Australia’s growth should continue to outpace its commodity exporting triple-A (stable) rated peers New Zealand, Canada and Norway over the coming years as rising mineral exports offset weak prices, while the services sector ramps up from the drop in Aussie dollar, Xinhua news agency reported.
“The weaker Australian dollar and lower interest rates have allowed it to take an increasing market share of rising global demand for tourism and education services,” Moody’s said.
However, Australia’s budget deficit will be wider for longer than the Australian government projects and will cause the government debt to rise to around 41 per cent of the GDP next year, it said.

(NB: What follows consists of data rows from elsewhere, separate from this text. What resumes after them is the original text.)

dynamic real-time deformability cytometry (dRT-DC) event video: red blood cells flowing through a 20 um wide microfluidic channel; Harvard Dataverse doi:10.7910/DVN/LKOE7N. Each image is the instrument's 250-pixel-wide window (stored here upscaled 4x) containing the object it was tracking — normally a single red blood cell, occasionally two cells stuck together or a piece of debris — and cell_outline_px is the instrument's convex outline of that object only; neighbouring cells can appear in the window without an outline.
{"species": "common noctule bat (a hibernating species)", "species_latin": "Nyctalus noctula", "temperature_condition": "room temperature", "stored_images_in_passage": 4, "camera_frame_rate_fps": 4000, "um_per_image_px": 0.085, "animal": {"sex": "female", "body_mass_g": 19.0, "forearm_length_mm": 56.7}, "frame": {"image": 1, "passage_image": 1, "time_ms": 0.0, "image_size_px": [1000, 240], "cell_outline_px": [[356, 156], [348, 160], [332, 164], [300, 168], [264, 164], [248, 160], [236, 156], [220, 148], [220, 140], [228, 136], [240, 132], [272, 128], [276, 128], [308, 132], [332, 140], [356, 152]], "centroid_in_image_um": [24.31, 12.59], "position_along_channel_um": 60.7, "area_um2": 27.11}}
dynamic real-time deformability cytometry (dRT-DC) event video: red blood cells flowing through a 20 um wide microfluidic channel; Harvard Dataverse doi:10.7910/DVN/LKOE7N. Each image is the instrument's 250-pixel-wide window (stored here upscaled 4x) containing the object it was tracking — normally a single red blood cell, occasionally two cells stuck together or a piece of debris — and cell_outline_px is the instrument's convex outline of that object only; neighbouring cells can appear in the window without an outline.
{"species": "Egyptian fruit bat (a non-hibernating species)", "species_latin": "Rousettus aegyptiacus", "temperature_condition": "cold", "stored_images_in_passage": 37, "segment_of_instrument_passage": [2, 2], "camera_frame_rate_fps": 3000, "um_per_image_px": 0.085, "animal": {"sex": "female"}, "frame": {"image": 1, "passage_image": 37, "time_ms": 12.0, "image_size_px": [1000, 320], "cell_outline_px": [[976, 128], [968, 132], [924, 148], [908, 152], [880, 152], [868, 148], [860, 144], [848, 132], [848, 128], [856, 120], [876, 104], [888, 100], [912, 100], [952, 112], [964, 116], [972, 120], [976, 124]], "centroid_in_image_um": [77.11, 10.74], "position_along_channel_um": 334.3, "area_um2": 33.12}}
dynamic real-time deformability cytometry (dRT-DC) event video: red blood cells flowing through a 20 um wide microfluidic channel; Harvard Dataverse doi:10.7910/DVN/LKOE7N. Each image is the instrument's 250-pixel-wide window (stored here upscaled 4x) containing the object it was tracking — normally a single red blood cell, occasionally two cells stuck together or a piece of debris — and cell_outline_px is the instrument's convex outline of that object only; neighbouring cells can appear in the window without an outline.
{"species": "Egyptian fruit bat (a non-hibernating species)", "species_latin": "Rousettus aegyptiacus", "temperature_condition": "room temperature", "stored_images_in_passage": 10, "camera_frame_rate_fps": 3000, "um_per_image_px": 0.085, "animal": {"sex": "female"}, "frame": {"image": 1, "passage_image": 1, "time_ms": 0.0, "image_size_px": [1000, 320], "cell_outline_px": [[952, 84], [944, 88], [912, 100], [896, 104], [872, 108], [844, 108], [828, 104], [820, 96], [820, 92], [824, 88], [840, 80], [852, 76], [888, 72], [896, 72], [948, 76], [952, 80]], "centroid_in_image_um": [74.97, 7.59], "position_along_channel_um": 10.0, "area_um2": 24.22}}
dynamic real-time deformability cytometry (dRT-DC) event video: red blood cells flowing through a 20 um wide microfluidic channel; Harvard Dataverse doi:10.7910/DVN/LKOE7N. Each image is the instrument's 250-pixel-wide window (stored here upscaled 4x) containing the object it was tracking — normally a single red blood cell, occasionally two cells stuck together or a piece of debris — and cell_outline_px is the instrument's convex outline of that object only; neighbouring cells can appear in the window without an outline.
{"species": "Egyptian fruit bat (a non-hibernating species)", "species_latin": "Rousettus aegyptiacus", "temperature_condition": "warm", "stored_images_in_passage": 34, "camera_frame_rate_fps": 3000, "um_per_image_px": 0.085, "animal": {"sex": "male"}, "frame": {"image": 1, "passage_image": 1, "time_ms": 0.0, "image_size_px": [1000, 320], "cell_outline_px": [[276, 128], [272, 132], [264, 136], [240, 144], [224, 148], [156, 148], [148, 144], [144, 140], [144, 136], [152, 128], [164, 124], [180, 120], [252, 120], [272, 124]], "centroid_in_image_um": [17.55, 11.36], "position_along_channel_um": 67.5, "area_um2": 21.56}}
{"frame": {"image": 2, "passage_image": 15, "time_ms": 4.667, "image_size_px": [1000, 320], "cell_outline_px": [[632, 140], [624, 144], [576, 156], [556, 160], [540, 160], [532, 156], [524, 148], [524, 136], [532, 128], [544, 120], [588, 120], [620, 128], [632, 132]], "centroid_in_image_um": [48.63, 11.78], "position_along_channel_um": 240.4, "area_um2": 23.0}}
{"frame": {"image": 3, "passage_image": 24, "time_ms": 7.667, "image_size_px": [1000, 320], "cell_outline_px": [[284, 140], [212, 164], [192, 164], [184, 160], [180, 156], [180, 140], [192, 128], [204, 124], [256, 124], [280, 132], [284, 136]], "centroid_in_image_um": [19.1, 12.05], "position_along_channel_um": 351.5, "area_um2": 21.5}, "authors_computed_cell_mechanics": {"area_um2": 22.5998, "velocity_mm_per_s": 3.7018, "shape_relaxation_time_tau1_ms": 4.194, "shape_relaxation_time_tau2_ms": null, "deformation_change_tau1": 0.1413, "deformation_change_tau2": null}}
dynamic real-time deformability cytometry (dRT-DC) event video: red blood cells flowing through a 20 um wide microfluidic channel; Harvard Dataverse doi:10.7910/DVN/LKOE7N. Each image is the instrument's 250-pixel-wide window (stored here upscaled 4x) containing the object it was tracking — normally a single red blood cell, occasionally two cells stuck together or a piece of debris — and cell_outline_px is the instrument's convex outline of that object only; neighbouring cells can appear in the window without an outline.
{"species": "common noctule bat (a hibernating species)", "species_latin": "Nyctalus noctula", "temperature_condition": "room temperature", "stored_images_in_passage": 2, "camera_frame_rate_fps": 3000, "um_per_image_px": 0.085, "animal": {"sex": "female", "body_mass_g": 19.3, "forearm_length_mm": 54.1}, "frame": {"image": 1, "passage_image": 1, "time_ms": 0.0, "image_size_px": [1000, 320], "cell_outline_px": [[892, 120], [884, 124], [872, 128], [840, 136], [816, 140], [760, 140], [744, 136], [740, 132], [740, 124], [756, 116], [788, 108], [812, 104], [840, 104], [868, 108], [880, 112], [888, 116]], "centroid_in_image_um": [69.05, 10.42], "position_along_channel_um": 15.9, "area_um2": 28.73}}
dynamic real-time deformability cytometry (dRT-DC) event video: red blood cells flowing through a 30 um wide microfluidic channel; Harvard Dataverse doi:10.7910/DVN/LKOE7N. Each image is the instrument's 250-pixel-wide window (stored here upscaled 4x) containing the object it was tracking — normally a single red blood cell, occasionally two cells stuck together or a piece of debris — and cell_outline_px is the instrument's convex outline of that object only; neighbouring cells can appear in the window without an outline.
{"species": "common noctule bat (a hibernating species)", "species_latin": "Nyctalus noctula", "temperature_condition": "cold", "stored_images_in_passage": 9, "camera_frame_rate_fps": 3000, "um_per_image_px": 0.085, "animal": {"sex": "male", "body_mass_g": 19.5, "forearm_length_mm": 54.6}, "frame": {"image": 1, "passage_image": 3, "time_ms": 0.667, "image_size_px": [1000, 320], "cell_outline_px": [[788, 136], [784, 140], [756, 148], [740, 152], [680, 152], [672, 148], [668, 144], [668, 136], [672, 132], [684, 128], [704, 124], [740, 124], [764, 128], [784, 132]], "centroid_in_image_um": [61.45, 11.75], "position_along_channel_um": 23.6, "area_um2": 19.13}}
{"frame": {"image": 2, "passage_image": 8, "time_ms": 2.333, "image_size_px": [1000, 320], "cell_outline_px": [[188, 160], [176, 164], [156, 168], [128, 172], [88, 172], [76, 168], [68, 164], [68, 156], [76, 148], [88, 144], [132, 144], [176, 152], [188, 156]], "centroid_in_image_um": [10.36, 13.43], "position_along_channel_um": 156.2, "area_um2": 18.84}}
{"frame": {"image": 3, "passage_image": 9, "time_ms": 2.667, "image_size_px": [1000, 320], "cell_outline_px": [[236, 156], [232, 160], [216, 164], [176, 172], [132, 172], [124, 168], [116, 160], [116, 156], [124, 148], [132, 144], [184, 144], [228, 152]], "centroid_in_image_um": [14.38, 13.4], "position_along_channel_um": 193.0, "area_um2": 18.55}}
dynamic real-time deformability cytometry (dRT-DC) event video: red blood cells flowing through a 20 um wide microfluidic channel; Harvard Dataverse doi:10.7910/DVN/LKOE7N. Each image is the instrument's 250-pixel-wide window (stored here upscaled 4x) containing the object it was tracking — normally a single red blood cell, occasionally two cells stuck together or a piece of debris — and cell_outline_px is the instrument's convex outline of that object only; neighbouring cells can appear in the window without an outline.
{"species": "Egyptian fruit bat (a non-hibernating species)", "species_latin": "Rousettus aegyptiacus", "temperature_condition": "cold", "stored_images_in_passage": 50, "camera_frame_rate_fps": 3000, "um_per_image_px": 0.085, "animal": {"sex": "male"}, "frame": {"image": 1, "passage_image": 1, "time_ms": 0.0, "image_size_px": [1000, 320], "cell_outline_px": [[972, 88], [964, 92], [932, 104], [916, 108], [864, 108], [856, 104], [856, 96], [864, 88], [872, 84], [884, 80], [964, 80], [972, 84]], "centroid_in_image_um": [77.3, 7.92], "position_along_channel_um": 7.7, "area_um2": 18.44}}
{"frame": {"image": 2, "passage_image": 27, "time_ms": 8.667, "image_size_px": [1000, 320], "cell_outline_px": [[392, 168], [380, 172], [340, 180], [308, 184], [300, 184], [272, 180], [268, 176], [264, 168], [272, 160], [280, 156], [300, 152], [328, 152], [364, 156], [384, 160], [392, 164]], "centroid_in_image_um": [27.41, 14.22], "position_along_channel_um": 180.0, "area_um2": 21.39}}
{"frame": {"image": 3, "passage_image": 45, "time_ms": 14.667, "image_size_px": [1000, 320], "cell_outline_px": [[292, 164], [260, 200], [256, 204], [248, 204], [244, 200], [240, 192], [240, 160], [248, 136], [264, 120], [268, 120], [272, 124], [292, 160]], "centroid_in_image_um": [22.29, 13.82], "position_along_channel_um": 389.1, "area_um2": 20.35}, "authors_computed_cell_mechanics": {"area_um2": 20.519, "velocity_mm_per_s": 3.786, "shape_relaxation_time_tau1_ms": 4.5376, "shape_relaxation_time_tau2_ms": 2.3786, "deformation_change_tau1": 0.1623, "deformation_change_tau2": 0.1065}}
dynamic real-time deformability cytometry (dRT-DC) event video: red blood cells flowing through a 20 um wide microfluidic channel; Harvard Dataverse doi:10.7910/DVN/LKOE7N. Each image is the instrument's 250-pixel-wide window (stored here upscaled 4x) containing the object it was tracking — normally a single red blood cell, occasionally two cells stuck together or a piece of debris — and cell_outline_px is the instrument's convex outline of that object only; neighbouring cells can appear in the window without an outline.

Sovereign ratings agencies have been alarmed at the deficit and lack of action to arrest growing debt, causing ratings house Standard and Poor’s to place Australia on CreditWatch negative.
Moody’s said, “constraints to fiscal consolidation are likely to persist”, while rapid increase in house prices and the reliance on foreign investment is exposing the economy and financial system to any negative shocks offshore.
“Still, the robustness of Australian institutions shores up investor confidence and mitigates the risk of any abrupt tightening in financing conditions,” Moody’s said.
“Australia’s long track record of robust growth illustrates its resilience in the face of such negative shocks.”